KATELYN JONES AND RASHELLE BROWNFIELD
The Trump Administration has officially made good on a promise to exit the Paris Climate Accords by 2020. The Administration also recently announced a plan to reduce the number of refugees allowed in the country to 18,000 in 2020. Both moves are alarming. Together, these policies epitomize significant strides the US is taking to shut out an increasingly vulnerable population—women displaced due to climate change. Most climate migrants today are women, and women will likely continue to be the group most affected by climate change. Climate change is driving human migration more than any other event. In 2018, over 24 million people were estimated to have been displaced by a climate disaster. By 2050, 143 million people may become climate migrants. And the Women Environmental Network’s 2010 report found that women constituted 80 percent of all climate refugees, making up 20 million of the 26 million people displaced by climate change. The 2015 Paris Climate Accord explicitly recognizes climate change’s disproportionate consequences for women, incorporating specific provisions to support women’s empowerment to combat these effects.
Climate change affects women and their families domestically, as well. Recent reports predict that nearly 13 million Americans will be displaced due to domestic climate disasters by the end of the century, and American women will be disproportionately affected. This means that globally today, and nationally in the near-future, women climate refugees constitute a population most in need of help. And they are the group most likely to suffer negative consequences of the Trump administration’s refugee policy and withdrawal from the Paris Agreement. Women climate refugees often migrate as primary caretakers, community leaders, or heads of family. They are also predisposed to earning less money, and therefore have fewer resources to cope with sudden climate disasters. Further, women climate refugees are vulnerable to more sexual and domestic violence and a lack of accessibility to hygienic resources and social services than other groups migrating.
The current administration’s move to restrict refugees exemplifies a deep thread of policy stances that have ignored women’s needs and sought to restrict women’s freedoms. Decisions made during the Trump presidency have forced women to begin imagining a world post-Roe v. Wade. And the administration’s latest plan to shrink the resettlement program represents yet another example of the administration’s misogynistic policy. Even women and girls advocating in support of environmental policy and climate change are ridiculed, ignored, or met with pure aggression. Just look at the Trump administration’s vehement responses to Alexandria Ocasio-Cortez’s Green New Deal and Greta Thunberg’s involvement in climate activism. Thunberg’s arrival in the United States for the UN Youth Climate Summit was met with conservative male rage. Steve Milloy, a former member of Trump’s Administration, called Thunberg “a teenage puppet” and her activism laughable.
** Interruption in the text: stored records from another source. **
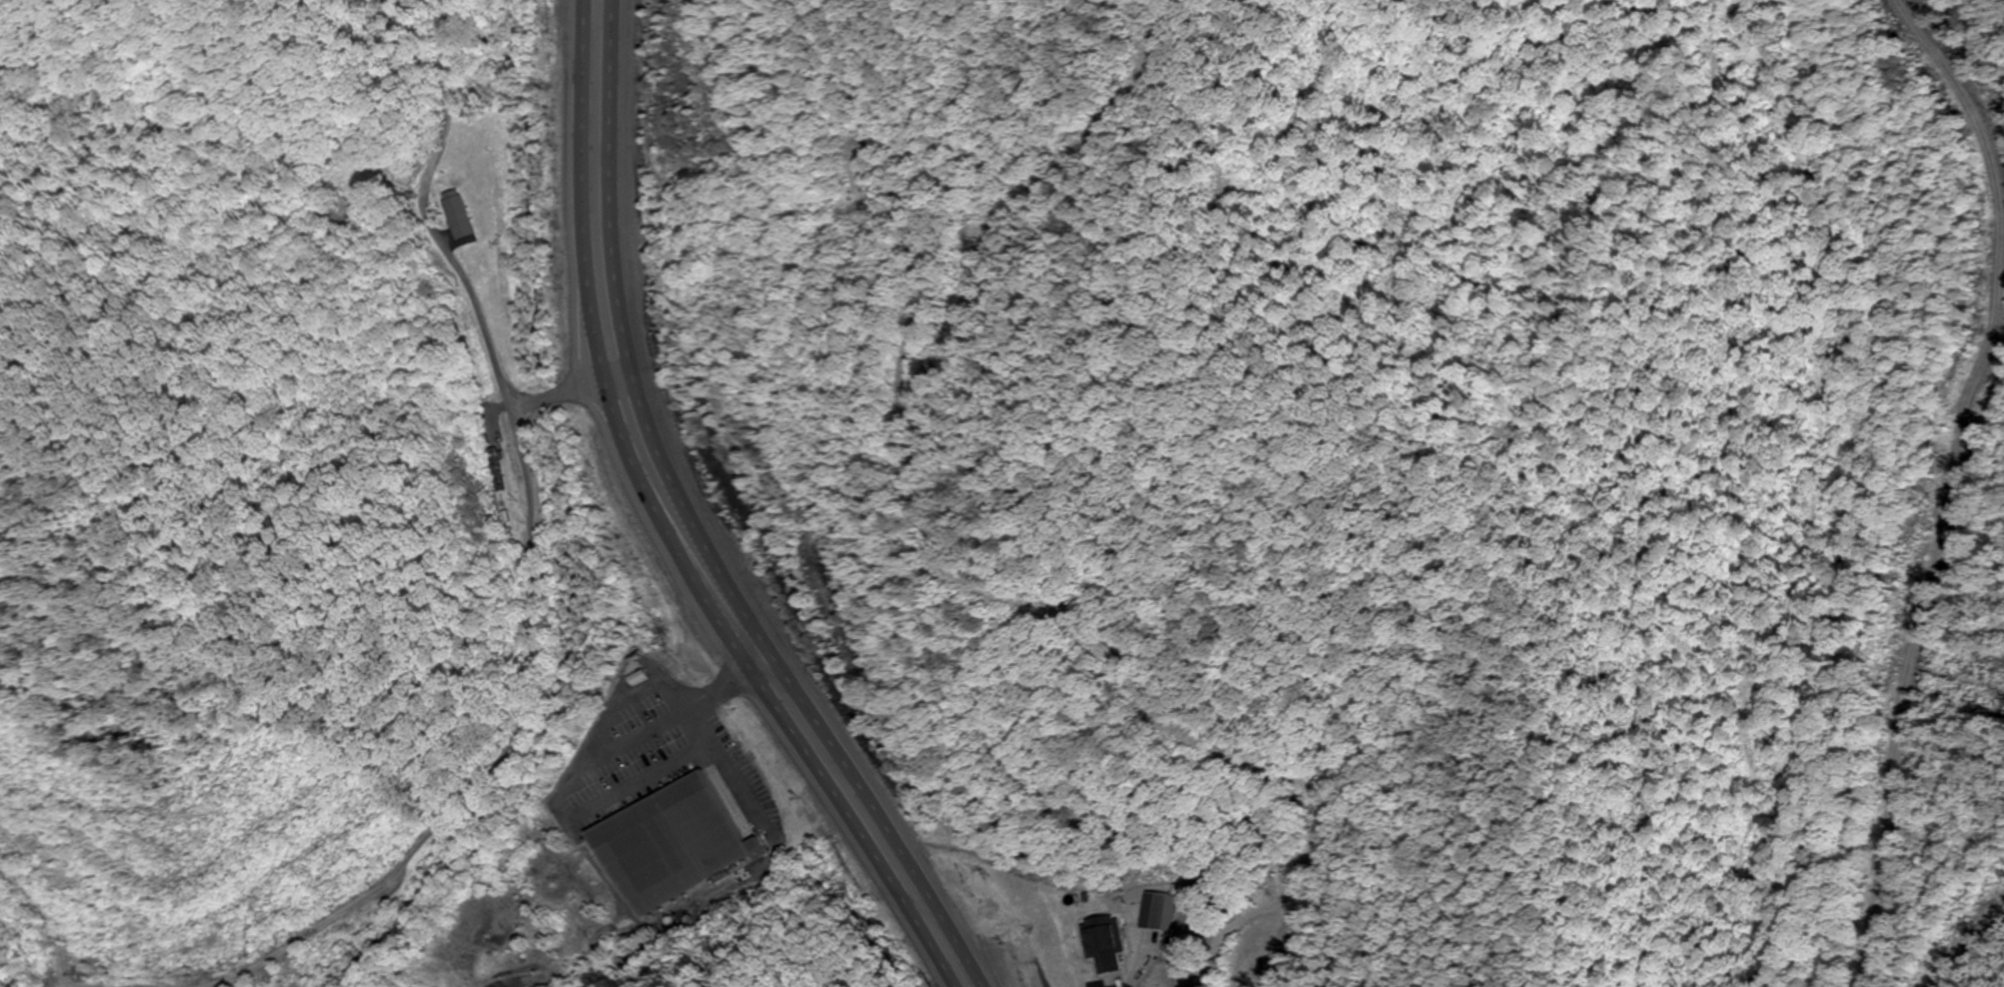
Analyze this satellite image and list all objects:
building: (344, 213)
building: (462, 214)
road: (559, 396)
building: (496, 470)
road: (661, 530)
road: (696, 530)
road: (532, 554)
building: (671, 844)
building: (1152, 911)
building: (1106, 943)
Unfortunately, these responses are not the exception. An ever-growing body of research shows an undeniable link between climate deniers and the anti-feminist far-right. Research in the US has found that conservative white men contribute significantly to the high level of climate change denial in the United States. And these same conservative white men’s political views are often fueled by backwards notions about women. Not surprisingly, their responses to climate change, women climate change activists, and women climate refugees are doused in toxic masculinity. These misogynistic views result in more than hateful rhetoric. Recent policy announcements demonstrate that these views also result in inhumane policies that ignore climate change’s consequences and will directly hurt the increasingly vulnerable population of women climate refugees. Global action to support refugees, and women climate refugees more specifically, is imperative. And the US should lead the way.
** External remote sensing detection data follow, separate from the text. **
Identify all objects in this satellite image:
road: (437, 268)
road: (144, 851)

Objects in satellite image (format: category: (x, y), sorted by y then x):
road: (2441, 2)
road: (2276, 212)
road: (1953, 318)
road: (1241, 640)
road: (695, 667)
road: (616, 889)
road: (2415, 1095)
The US has long offered safe haven to people fleeing violence and insecurity. To turn our backs on vulnerable populations is to turn our backs on core American values. Moreover, if the US refuses to take in refugees, other countries are likely to follow suit and close their own borders, resulting in regional instability and insecurity abroad. Perhaps the most compelling argument for abandoning these policies, though, is the economic benefits of refugees: According to a 2017 draft report by the US Department of Health and Human Services, refugees have contributed $63 billion more in tax revenue than they cost in public benefits between 2005 and 2014.
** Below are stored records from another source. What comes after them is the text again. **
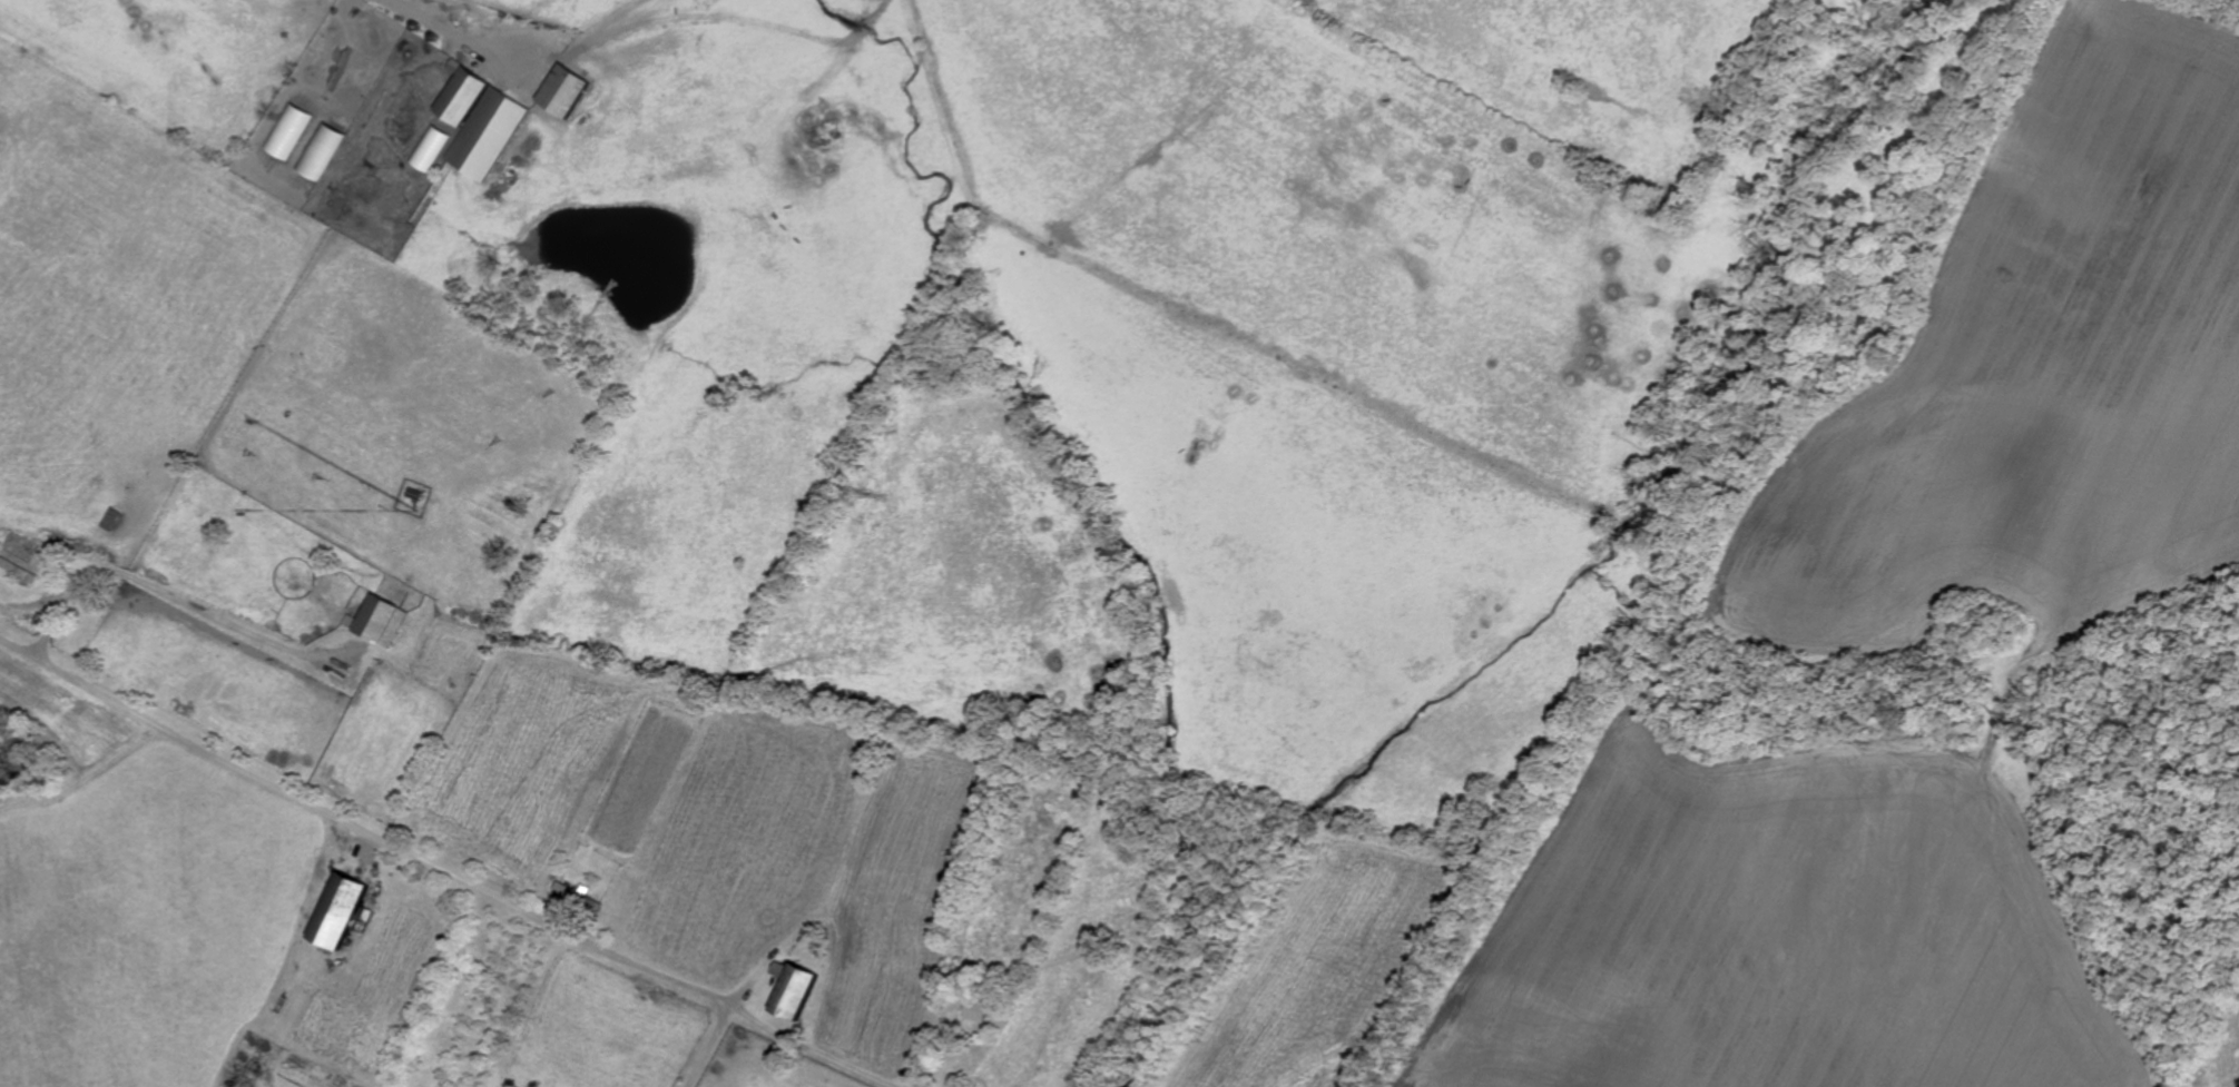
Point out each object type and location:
road: (450, 23)
building: (573, 91)
building: (464, 93)
building: (290, 131)
building: (435, 147)
building: (325, 150)
building: (113, 516)
building: (25, 553)
road: (177, 593)
building: (383, 619)
road: (358, 826)
building: (581, 895)
building: (343, 912)
building: (794, 990)
building: (977, 1010)
road: (710, 1045)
Instead of turning our backs on women climate refugees, the US should intentionally welcome and support them. And then invite them to join policy discussions and use their experiences to inform innovative policies that can effectively address the climate crisis. Climate change is a women’s issue, and the best way to fix it is to advocate for women and move towards a feminist policy agenda. Misogynistic policies hurt people, the environment, and the economy. It’s time to embrace feminist policies…for everyone’s benefit.